Pimpinan KPK Agus Rahardjo (keempat kanan) dan Saut Situmorang (ketiga kiri) ikut serta memukul kentongan saat massa yang tergabung dalam Koalisi Masyarakat Sipil Anti Korupsi melakukan aksi di halaman Gedung KPK, Jakarta, Selasa (16/2/2016). Massa menolak revisi Undang-undang KPK karena dapat melemahkan KPK dalam memberantas korupsi.

Jakarta, Aktual.com — Pengamat Hukum Tata Negara dari Universitas Islam Assyafiyah, Habloel Mawadi menilai bahwa sikap komisioner Komisi Pemberantas Korupsi (KPK) menolak rencana revisi Undang-Undang Nomor 30 Tahun 2002 tentang Komisi Pemberantasan Korupsi (KPK) dinilai ‘Lebay’ (berlebihan).

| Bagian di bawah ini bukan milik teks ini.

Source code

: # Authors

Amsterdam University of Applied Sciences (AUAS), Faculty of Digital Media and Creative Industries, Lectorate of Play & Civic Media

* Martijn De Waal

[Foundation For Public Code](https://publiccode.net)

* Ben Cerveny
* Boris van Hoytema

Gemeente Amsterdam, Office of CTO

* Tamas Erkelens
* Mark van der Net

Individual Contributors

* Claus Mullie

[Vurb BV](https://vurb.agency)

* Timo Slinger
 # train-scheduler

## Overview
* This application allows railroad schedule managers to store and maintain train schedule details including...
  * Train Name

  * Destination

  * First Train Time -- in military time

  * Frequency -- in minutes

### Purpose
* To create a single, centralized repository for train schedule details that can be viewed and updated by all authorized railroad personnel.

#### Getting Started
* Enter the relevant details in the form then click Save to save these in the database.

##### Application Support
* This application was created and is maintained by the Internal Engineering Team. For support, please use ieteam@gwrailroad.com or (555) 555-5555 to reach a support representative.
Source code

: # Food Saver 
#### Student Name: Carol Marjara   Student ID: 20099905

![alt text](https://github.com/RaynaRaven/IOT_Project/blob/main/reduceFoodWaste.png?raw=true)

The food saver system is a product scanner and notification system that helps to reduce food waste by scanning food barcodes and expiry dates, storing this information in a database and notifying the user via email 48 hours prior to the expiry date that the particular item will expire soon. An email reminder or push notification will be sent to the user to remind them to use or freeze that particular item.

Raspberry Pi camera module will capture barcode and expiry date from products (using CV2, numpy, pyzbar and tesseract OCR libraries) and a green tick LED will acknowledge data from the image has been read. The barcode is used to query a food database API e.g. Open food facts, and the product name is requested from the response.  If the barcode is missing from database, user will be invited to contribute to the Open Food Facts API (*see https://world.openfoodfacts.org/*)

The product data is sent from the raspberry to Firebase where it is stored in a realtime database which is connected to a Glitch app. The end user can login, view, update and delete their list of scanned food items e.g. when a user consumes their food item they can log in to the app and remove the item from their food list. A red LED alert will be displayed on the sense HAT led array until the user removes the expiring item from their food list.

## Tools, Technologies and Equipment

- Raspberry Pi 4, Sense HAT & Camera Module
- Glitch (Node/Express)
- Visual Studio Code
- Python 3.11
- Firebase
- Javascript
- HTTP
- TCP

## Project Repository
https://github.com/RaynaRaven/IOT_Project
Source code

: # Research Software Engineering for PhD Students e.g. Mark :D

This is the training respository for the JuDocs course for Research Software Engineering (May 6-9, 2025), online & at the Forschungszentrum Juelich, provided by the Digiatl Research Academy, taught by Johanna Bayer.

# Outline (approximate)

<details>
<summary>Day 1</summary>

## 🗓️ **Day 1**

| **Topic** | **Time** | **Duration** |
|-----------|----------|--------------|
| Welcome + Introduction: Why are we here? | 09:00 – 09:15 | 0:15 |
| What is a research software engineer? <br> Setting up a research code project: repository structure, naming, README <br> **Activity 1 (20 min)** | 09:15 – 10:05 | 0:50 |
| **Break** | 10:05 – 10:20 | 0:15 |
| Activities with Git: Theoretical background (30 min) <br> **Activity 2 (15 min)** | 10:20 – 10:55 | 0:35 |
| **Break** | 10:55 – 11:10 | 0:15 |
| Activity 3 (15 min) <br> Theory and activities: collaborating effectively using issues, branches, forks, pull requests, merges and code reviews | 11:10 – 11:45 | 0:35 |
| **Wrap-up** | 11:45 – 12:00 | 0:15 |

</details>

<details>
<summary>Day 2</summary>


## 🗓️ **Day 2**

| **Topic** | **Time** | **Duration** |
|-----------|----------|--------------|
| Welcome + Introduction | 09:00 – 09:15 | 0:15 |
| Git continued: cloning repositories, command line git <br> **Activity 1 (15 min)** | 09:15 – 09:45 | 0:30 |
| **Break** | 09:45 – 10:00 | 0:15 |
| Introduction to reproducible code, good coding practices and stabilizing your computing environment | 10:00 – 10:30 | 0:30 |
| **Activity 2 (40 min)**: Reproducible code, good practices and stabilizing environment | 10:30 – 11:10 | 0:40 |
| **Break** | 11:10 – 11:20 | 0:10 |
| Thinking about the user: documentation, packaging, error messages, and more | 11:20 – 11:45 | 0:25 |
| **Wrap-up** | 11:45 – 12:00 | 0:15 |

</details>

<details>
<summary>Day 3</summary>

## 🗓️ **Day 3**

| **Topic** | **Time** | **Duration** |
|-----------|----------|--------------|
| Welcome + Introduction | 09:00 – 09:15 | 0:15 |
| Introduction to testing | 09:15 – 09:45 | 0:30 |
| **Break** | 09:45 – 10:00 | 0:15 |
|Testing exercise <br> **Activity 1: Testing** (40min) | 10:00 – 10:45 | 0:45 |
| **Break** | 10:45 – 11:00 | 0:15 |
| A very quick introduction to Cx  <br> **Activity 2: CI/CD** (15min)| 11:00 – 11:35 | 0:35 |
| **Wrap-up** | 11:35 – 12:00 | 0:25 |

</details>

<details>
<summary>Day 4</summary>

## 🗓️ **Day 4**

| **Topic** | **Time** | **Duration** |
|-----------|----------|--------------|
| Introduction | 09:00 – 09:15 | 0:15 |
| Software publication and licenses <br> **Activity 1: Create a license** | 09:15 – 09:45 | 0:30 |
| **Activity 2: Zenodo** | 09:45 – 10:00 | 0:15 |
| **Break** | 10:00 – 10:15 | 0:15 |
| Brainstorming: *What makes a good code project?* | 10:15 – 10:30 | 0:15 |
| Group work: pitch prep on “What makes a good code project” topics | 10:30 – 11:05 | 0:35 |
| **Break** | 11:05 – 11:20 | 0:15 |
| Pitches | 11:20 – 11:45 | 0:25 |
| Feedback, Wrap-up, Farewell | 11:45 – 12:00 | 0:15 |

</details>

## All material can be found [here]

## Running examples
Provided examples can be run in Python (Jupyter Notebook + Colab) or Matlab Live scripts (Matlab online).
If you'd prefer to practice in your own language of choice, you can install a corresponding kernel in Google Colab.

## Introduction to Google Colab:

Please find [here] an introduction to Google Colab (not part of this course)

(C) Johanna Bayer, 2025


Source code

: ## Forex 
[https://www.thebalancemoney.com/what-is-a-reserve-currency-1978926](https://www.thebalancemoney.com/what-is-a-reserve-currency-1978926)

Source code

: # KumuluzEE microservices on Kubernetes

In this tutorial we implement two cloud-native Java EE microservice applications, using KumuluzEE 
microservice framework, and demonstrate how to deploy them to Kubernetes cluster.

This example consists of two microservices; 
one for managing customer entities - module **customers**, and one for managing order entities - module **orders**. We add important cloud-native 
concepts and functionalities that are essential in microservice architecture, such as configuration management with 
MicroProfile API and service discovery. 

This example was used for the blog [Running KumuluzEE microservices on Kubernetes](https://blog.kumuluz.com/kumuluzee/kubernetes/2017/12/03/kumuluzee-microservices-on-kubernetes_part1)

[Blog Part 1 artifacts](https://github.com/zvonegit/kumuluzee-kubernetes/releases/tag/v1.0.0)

“Saya melihat KPK memilki ketakutan yang berlebihan terhadap rencana revisi UU KPK yang sedang bergulir,” kata pengamat Hukum Tata Negara dari Universitas Islam Assyafiyah, Habloel Mawadi di Jakarta, Jumat (19/2).

Lebih lanjut Habloel melihat poin-poin di dalam draf revisi undang-undang tersebut, justru untuk memperkuat serta menegaskan apa yang dilakukannya sudah sesuai dengan prosedur dan mekanisme dan dapat dipertanggungjawabkan.

Menurut Habloel, empat poin krusial dalam draf revisi UU KPK bukanlah poin yang akan melemahkan lembaga KPK, tetapi justru sebagai upaya mendorong KPK menjalankan tugasnya sesuai dengan prosedur dan mekanisme yang dapat dipertanggungjawabkan di hadapan publik.

“Karena dalam penanganan perkara, KPK pernah beberapa kali kalah ketika perkara yang ditanganinya di praperadilankan,” kata Habloel.

Kejadian tersebut, tambahnya, mengharuskan revisi UU KPK menjadi relevan untuk diparipurnakan.

Sementara terkait poin dewan pengawas KPK dalam draf revisi, kata Habloel, tidak perlu dikhawatirkan akan membatasi kinerja KPK dalam memberantas korupsi, karena kinerja KPK tetap dilakukan berdasarkan prinsip kolektif kolegial.

Sedangkan Dewan Pengawas, tambahnya, hanya berfungsi sebagai supervisi atau dewan etik, yang diharapkan nantinya diisi oleh tokoh-tokoh negarawan, yang memiliki komitmen kebangsaan yang tinggi.

“Orang-orang seperti itu cukup banyak di Indonesia dan saya yakin sangat pro terhadap pemberantasan korupsi di republik ini dan tidak akan membatasi. Kalau sudah sesuai dengan mekanisme, kenapa harus takut untuk diawasi, kan begitu,” katanya.

Terkait soal penyadapan, yang akan diatur untuk memperoleh izin terlebih dahulu dari dewan pengawas, pengajar hukum di UIA Jakarta ini mengakui bahwa penyadapan sebagai sarana penting untuk memburu para koruptor, tetapi penyadapan tetap harus dilakukan melalui prosedur dan mekanisme.

“Sehingga tidak sembarang orang yang akan disadap. Dan lagi pula selama ini, penyadapan itu kerap melebar dengan mengumbar pada persoalan-persoalan yang lain, seperti persoalan pribadi misalnya,” kata Habloel.